Bob Marley: One Love -

Updated: Mar 2

3 out of 5



This film kinda crept up on me. I had seen the trailer but its release was still a surprise. I'm still not sure why they had to put his name in the film title. Surely everyone knows who Bob Marley is? Maybe it's like in Hollywood films where they cut to an image of London and the sub-title comes up "London, England" - as if we didn't know the skyline.


By way of further preamble, I'm an average Bob Marley fan. I mean I own the greatest hits but that's it - so not a super fan. Do you need to be to see this film, no. There is quite a lot of political history too which I loved.


Jamaica in the mid-1970s is a country rocked by ongoing violence and political instability, and it’s here that a young reggae singer named Bob Marley (Kingsley Ben-Adir) is trying to make a difference. His deep interest in Rastafari beliefs and his country’s wellbeing push him to try to bring the divided nation together with one big free concert.



The concert isn’t universally popular, and for his trouble, Bob finds himself confronted with an armed home intruder who shoots him, his wife Rita (Lashana Lynch), and some of his friends and fellow musicians. While everyone survives the attack, Bob realizes that his ideals might have a real cost to him and his family. Now working on a long European tour, Bob must contemplate the future he wants for himself and the people he loves.


Are you familiar with Jamaican accents and the patois spoken there? That’s not an idle question. If the answer isn’t “yes, intimately”, you might have some difficulty understanding large parts of the movie. I’m usually okay with accents, but they come pretty thick in this film, a problem that worsens when people talk over one another or there’s music in the background. I think I was lucky if I only missed a third of the spoken dialogue. I accept that this my failing and not a criticism of the actors. Once you get past the linguistic issue, you find a remarkably familiar music biopic formula. It’s not objectionable, but it is starting to get a little worn from overuse, and I’m about ready for some changes to the template. While focused on a fairly narrow slice of Bob Marley’s life, the film includes flashbacks to his earlier years.
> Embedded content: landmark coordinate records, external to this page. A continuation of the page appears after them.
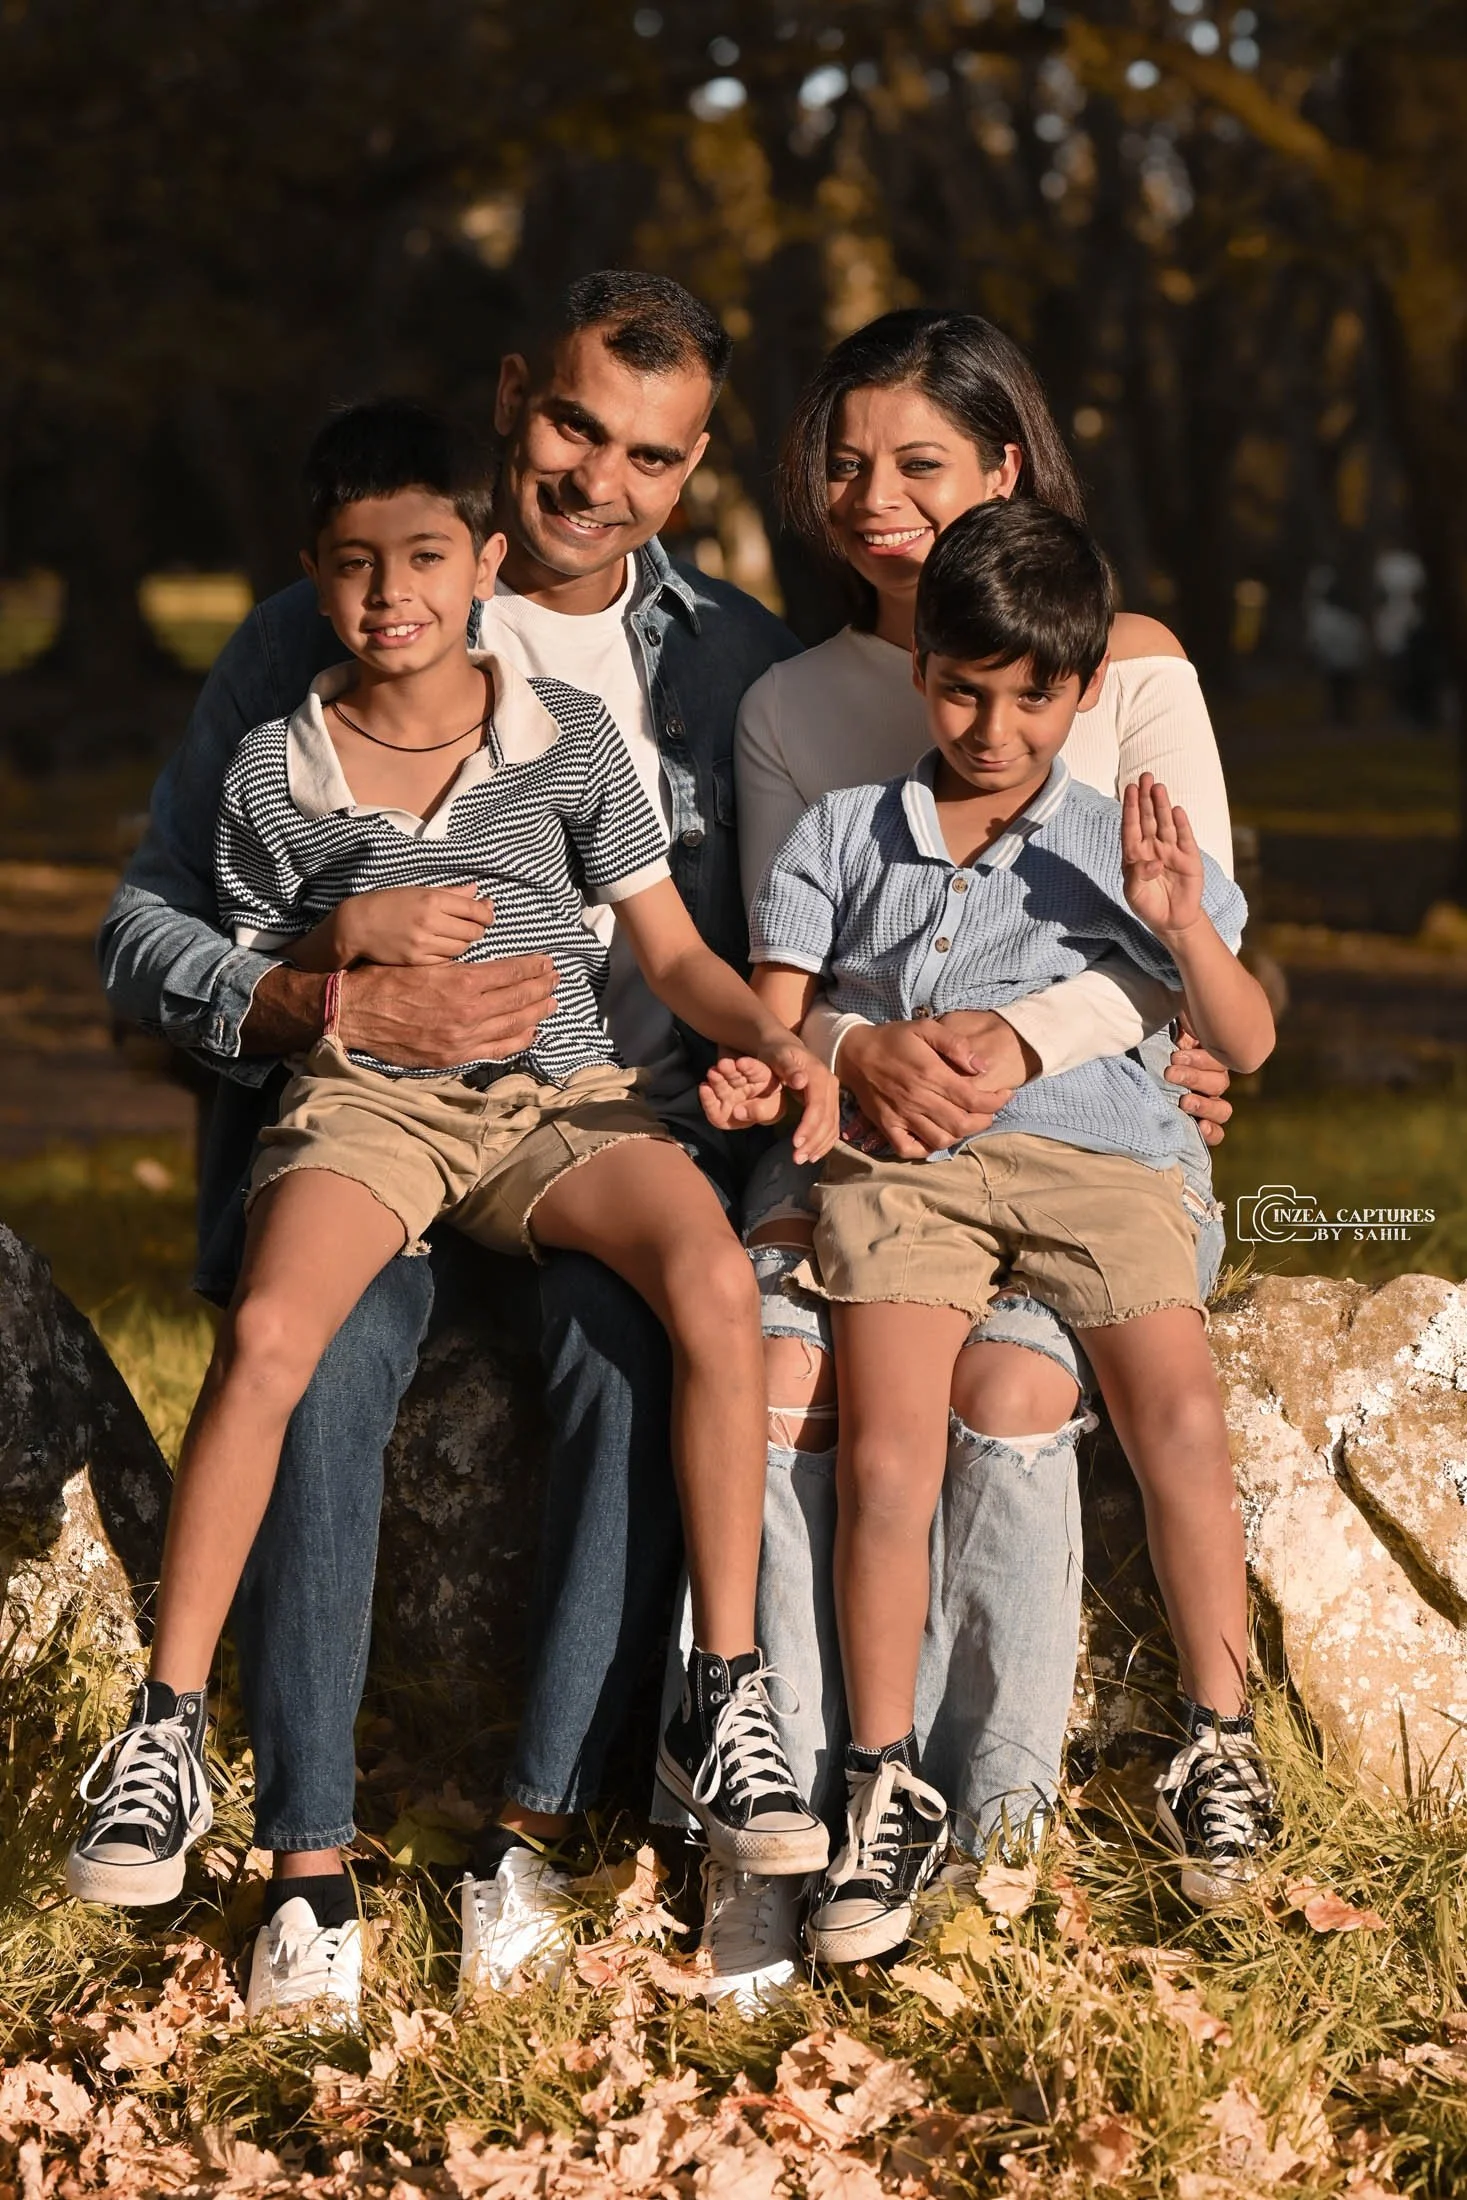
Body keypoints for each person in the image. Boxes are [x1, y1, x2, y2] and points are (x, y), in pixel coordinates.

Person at [94, 272, 804, 2020]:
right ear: (512, 408)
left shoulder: (724, 666)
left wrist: (814, 1058)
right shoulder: (296, 668)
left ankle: (538, 1836)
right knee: (311, 1359)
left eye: (646, 453)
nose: (595, 479)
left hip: (598, 1134)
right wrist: (323, 995)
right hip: (366, 1128)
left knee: (639, 1352)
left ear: (692, 465)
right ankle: (298, 1865)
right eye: (571, 426)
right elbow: (156, 935)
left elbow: (739, 943)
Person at [687, 309, 1240, 2001]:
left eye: (918, 461)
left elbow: (1186, 962)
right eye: (842, 461)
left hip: (1083, 1137)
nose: (873, 495)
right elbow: (797, 987)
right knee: (799, 1386)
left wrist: (1019, 1047)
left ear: (1004, 469)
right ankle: (793, 1819)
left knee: (1020, 1401)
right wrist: (851, 1060)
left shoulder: (1119, 656)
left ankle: (1002, 1820)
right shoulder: (800, 713)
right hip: (873, 1144)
Not only do these fail to provide any new insights to his character; they suck narrative momentum out of the (already slow) main plot like some kind of celluloid vampire.
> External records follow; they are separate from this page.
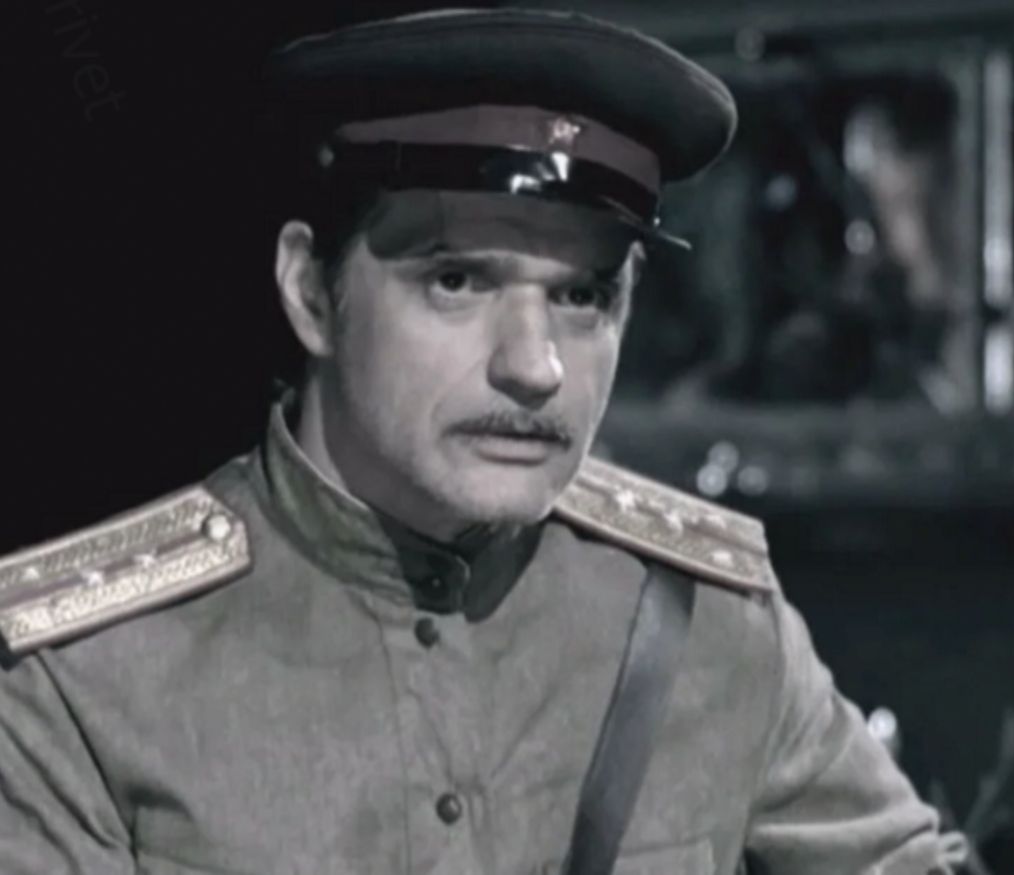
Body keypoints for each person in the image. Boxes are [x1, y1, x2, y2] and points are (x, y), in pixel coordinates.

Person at [0, 9, 963, 874]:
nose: (535, 366)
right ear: (310, 292)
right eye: (456, 281)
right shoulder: (87, 673)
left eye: (582, 294)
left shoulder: (709, 620)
That being said, this is a pretty tame film about the music industry. Normally, entertainment biopics are soaked in sex, drugs, and rock-n-roll, Rocketman, for example. Amazingly, there’s no on-screen sex in this film, but given Bob Marley’s public embrace of marijuana, it’s no surprise that basically every adult on screen is smoking marijuana at almost any given time.


Unless you’re a lifelong Marley fan (Bob, not Jacob, sorry Mr. Dickens), I don’t know that this film is going to be the best hook for you. At least the protagonist is an endearing figure and Ben-Adir is giving a charismatic performance. It’s hard not to get swept up in the magic of Bob Marley at times. But then again, that’s a pretty low bar for a movie like this to clear.